謎多きスリランカ同時多発テロ──疑問だらけの事件を振り返る
コロンボの教会での爆弾テロで親戚をなくした女性(2019年4月21日) Dinuka Liyanawatte-REUTERS
<犯行が国内のイスラム教過激派のものとするなら、なぜスリランカで多数派の仏教徒を狙わなかったのか。辻褄が合わないのはこれだけではない>
・スリランカで発生した同時多発テロ事件に関して、当局はイスラーム過激派の犯行という見方を強めている
・しかし、そこには数多くの疑問が残り、事件には不自然な点が目立つ
・政府の対応にも不透明な点が目立つため、この観点からも事件の究明が求められる
スリランカで発生した爆弾テロ事件は、いくつかの謎を抱えている。これまでに分かっていることからは、このテロ事件の奇妙さが浮き彫りになる。
誰が、なぜ
4月21日、インド洋に浮かぶスリランカの最大の都市コロンボなどで、キリスト教会や高級ホテルなど6カ所を狙ったテロ事件が発生し、現地在住の日本人高橋香氏を含め200人以上の死者を出す惨事となった。
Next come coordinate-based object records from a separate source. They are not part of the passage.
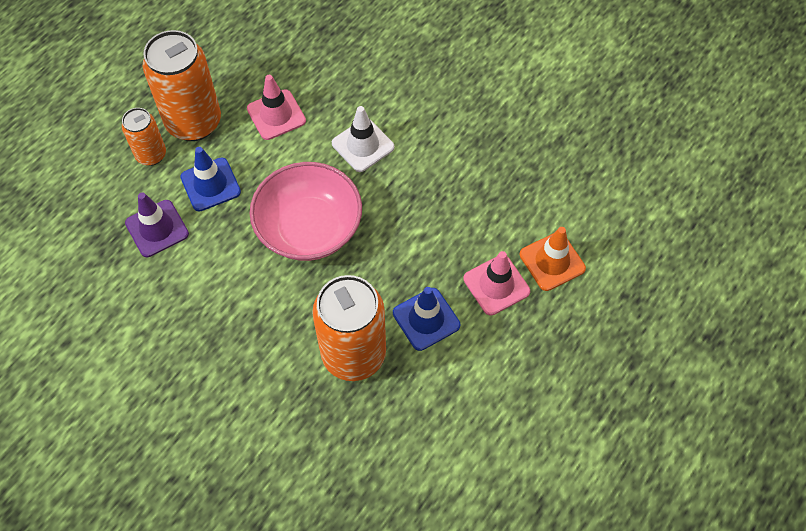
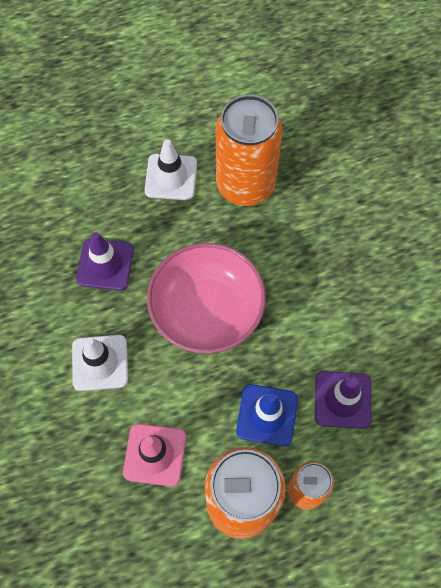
camera: 145 degrees left, 5 degrees up
blue traffic cone [393,287,460,351] -> white traffic cone [145,139,197,200]
pink traffic cone [463,251,530,316] -> none
orange traffic cone [520,227,586,291] -> none
none -> purple traffic cone [76,232,134,291]

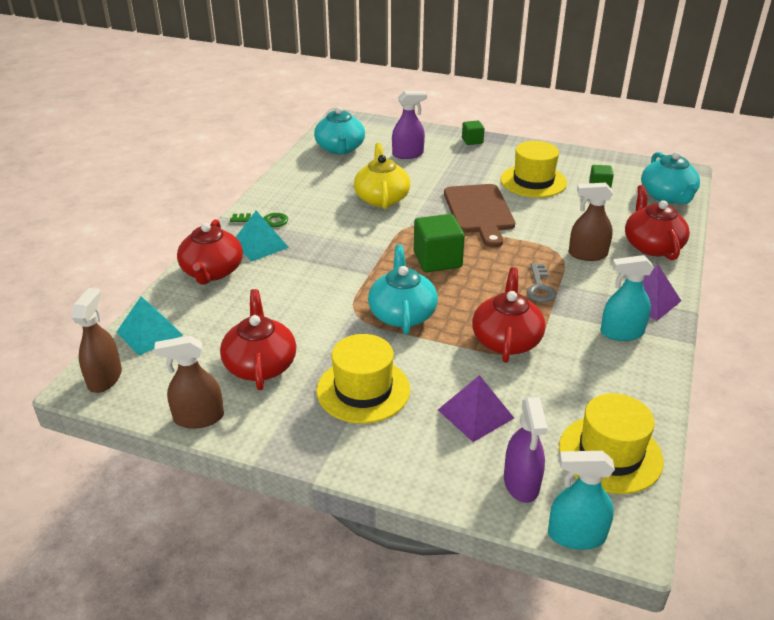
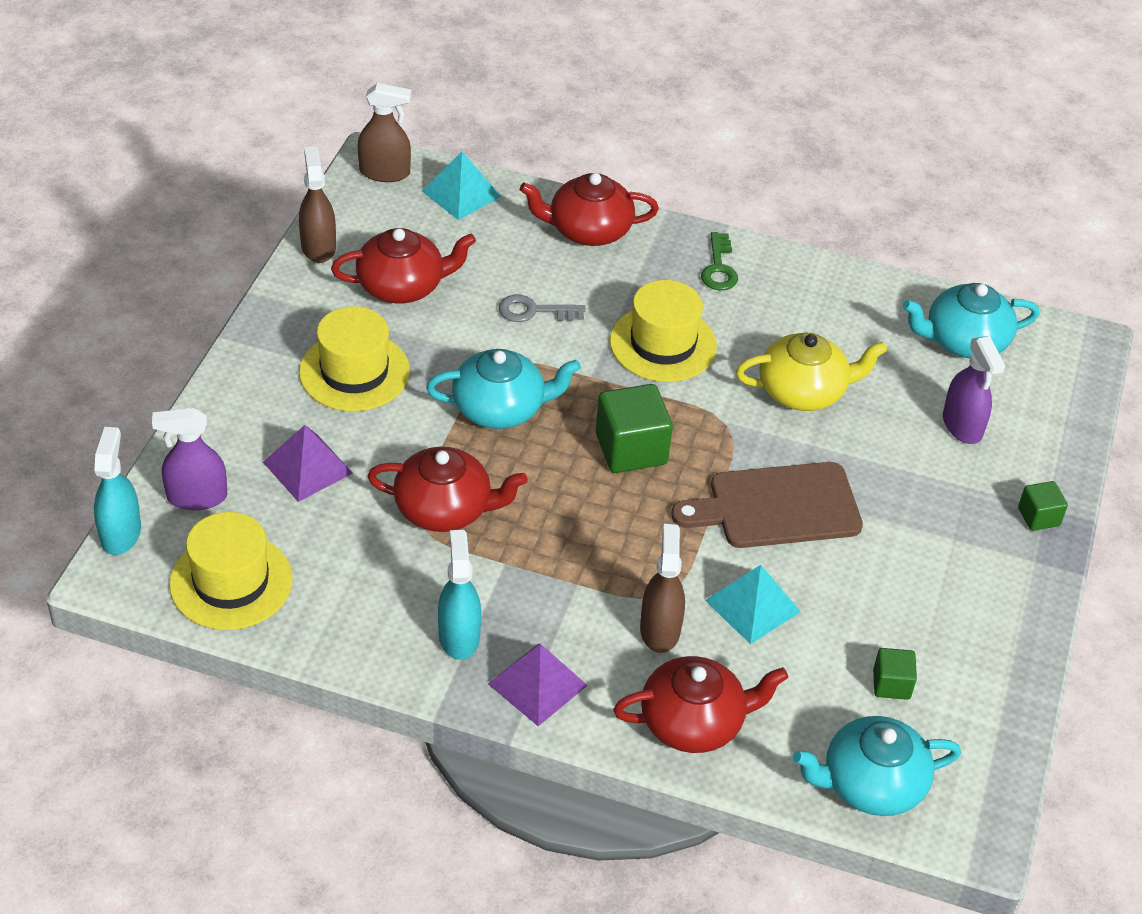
camera: 85 degrees right, 10 degrees up
turquoise pyramid [236,211,289,261] -> turquoise pyramid moved to [705,565,801,644]
yellow hat [501,141,567,198] -> yellow hat moved to [610,280,717,382]
grey key [527,263,556,302] -> grey key moved to [499,295,586,322]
この事件の最大の謎は、誰が、なぜ、この犯行に及んだかということだ。
スリランカ当局は国内のイスラーム過激派による自爆テロとみて捜査している。
イースターの期間中のキリスト教会や、外国人が数多く滞在する高級ホテルが標的になった点、さらに自爆テロとみられる点など、イスラーム過激派の関与をうかがわせる条件は揃っている。さらに、22日の記者会見でウィクラマシンハ首相は、イスラーム過激派National Thoweeth Jama'athが爆弾テロを計画している情報を警察庁が今月9日に把握していたことを明らかにしている。
これに関連して、イスラエルメディアなどは、現地の著名な説教師ザフラン・ハーシム師がキリスト教徒や仏教徒への憎悪を煽り、自爆したと報じている。
イスラーム過激派の関与?
しかし、これらにはいくつかの疑問符がつく。
まず、これまでスリランカでは、人口の約70パーセントを占める仏教徒が、人口の約9パーセントと少数派ムスリムを迫害する状態が常態化しており、その混乱から昨年3月には非常事態が宣言されるに至った。しかし、これまでキリスト教徒はこの対立と基本的に無関係だった。
念のために付言すれば、全国キリスト教福音主義協会によると、スリランカではキリスト教会やキリスト教徒(人口の約6パーセント)への襲撃やヘイトが増えており、2018年だけで86件が報告されている。ただし、その加害者の多くは仏教徒とみられている。